There were two sides to everything. What mattered, and what was almost impossible to find out, which was the truth? “And when was that?” she asks.

There’s that frown again. There’s definitely something wrong with Eric’s frown, a complexity that defies classification. An indicator that’s being repressed. “Jack died in early May.”

Lyndsey works through the months in her head: if Theresa had acted on Clemens’s information right away, the timing fits. “Did she come to you? Did she ask for your help?”

“Does it matter? I told her there was nothing I could do, because there wasn’t. The seventh floor wasn’t going to change their minds. I didn’t think she’d go to the Russians, for god’s sake. I would’ve reported her if I thought she was a danger.” He stands up. “Look, what you saw in that file made you mad, I get it. It certainly doesn’t paint me in a flattering light.”

“Eric, I want to believe you. I want to be on your side. Be straight with me: why didn’t you tell me about Richard? You put me in charge of this investigation—I should’ve known.”

He turns on his heel and starts pacing. “It was highly compartmented, one of the Agency’s most closely held secrets… I didn’t think they would give it to you. Because of what happened in Beirut.”

That stings.

He continues, not stopping for air, rolling over her. “What does it matter, anyway? You figured it out for yourself. I didn’t have to tell you. You got to the truth on your own. And—how did that happen, exactly? How were you able to see this transcript?”
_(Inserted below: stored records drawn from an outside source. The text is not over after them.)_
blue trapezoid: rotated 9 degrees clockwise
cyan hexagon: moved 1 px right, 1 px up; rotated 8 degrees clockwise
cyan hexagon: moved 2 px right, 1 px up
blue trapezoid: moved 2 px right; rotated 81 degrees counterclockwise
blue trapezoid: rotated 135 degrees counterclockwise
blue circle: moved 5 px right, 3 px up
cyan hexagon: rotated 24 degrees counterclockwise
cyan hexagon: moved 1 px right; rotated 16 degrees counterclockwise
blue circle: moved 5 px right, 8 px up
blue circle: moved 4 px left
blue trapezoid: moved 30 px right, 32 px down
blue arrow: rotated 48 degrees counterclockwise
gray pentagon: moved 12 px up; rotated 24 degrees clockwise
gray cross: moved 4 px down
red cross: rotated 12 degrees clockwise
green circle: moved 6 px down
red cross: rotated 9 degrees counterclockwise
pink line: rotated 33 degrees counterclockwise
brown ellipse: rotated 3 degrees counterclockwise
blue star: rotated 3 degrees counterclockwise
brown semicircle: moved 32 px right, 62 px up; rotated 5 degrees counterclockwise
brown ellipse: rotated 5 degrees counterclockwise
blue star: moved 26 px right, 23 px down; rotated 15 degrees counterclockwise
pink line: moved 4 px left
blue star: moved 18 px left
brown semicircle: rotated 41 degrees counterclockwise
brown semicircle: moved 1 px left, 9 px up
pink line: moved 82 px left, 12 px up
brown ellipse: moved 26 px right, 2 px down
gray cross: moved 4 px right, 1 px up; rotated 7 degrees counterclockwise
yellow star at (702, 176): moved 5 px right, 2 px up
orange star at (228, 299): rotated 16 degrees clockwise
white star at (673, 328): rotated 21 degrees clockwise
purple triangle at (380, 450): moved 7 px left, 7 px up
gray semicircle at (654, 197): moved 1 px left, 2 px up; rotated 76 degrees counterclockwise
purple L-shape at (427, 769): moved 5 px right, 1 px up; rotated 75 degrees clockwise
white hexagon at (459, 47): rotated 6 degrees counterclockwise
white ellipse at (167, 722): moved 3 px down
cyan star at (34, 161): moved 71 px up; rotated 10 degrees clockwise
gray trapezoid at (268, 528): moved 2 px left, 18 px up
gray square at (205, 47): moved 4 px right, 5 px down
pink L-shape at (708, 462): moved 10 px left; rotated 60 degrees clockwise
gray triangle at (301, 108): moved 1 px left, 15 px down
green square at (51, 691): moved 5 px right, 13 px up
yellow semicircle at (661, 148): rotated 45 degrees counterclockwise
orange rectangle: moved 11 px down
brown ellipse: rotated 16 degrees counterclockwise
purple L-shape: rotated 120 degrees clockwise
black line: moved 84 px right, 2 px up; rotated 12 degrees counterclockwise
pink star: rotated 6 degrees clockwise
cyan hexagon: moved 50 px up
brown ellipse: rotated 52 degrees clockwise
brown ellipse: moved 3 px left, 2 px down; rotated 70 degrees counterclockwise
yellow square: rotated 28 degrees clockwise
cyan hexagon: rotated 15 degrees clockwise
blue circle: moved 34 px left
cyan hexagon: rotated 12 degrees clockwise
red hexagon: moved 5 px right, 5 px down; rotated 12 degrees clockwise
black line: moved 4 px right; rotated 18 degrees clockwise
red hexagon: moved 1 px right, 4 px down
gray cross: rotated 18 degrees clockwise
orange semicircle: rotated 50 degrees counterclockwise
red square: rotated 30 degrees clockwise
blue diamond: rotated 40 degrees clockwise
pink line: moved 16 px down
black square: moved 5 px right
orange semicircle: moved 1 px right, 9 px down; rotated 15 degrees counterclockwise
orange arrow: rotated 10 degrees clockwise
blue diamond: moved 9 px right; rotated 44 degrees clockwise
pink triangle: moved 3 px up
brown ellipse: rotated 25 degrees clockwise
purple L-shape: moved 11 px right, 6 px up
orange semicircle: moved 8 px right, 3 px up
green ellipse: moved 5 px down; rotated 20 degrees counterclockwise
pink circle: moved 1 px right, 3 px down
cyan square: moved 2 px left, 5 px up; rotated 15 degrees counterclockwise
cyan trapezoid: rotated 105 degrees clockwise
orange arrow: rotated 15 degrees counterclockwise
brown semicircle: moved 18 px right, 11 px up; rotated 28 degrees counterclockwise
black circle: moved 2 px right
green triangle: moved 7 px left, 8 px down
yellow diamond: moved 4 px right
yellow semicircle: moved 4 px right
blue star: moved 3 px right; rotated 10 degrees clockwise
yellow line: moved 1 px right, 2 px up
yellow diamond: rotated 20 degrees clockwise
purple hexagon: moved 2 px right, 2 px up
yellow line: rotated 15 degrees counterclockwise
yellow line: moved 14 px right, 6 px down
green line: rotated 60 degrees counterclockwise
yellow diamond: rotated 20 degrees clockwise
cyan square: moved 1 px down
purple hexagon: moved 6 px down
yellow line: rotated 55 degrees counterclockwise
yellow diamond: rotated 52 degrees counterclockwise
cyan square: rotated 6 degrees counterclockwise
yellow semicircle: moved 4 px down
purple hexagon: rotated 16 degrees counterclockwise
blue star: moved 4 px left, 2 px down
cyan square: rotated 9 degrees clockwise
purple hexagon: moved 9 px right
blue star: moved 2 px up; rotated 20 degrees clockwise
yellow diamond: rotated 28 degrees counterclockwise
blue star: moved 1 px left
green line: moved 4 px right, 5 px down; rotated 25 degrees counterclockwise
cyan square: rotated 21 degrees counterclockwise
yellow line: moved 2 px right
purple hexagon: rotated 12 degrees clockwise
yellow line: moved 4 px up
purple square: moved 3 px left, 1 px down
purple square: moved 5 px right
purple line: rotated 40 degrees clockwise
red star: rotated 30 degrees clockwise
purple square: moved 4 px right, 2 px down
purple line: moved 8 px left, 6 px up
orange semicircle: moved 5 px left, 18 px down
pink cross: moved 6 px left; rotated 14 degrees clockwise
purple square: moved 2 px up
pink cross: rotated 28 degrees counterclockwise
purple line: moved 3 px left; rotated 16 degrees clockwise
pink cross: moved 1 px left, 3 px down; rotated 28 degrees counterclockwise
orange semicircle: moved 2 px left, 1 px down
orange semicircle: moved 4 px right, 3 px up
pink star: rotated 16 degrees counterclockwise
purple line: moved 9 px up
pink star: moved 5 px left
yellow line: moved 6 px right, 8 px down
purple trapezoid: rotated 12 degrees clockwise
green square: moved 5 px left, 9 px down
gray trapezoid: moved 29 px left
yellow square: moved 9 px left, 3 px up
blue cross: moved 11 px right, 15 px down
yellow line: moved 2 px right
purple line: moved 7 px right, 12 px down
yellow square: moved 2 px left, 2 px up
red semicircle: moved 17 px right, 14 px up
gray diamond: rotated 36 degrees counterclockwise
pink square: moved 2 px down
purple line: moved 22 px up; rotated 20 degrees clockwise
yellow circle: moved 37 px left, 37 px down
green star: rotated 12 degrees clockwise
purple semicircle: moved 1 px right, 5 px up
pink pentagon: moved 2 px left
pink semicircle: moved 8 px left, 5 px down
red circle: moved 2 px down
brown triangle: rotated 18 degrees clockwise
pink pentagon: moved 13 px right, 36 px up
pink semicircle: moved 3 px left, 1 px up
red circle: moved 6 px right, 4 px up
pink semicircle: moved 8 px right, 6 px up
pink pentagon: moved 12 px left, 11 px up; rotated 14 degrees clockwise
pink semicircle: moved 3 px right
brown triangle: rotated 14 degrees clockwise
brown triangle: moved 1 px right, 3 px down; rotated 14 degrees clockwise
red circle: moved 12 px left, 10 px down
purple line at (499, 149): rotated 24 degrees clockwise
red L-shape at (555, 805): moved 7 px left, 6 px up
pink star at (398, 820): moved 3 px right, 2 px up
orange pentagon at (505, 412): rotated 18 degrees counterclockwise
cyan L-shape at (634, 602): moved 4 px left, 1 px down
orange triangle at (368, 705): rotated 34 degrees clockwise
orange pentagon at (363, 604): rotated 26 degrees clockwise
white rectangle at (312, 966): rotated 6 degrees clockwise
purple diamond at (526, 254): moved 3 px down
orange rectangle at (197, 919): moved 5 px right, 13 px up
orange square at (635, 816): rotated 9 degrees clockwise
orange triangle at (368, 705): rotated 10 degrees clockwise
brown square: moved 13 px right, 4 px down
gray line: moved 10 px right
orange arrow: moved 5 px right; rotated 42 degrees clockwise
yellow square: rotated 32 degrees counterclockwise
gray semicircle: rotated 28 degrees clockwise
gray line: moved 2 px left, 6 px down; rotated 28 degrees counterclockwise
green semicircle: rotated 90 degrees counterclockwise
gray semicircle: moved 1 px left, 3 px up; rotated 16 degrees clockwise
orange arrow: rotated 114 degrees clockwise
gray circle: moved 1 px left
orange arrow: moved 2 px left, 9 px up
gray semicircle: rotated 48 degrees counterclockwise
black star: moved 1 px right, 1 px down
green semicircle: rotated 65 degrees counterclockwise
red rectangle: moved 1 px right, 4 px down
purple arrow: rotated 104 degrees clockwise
“I saw the cover term in a report in one of the old files. I went to Patrick Pfeifer in the middle of the night—”

Eric switches from controlled to ballistic in the blink of an eye. “You went to the Chief of Staff, behind my back?”

There’s a nasty edge in his voice. “Not behind your back—he was available, we know each other… slightly. I saw there was a compartment and asked him to get me access. It took five minutes.” Then, she thinks to add, “We didn’t discuss the case.”

Eric is quiet. Lyndsey knows there’s more to this investigation than meets the eye. There’s more she’s not seeing—yet. Like most everything at the Agency. A long hall of smoke and mirrors.

Then suddenly, he’s across the room, standing right in front of her. “What happened with Richard was one of the worst moments of my life, personally and professionally, and I’m willing to talk to you about it—just not now, okay? I have to get ready for the stand-up and I don’t want to be thinking about all this while I’m standing in front of the Director.” He’s searching her eyes, trying to read her. He wants to know if she believes him. “You can trust me, Lyndsey. I brought you into this, didn’t I? Made your problem go away?”

What’s going on? She feels as though she’s a step behind, that she’s missing something. Eric hasn’t answered her question, not really: why didn’t he tell her that Richard Warner was still alive? Was it nothing more than an honest lapse in judgment, as he says?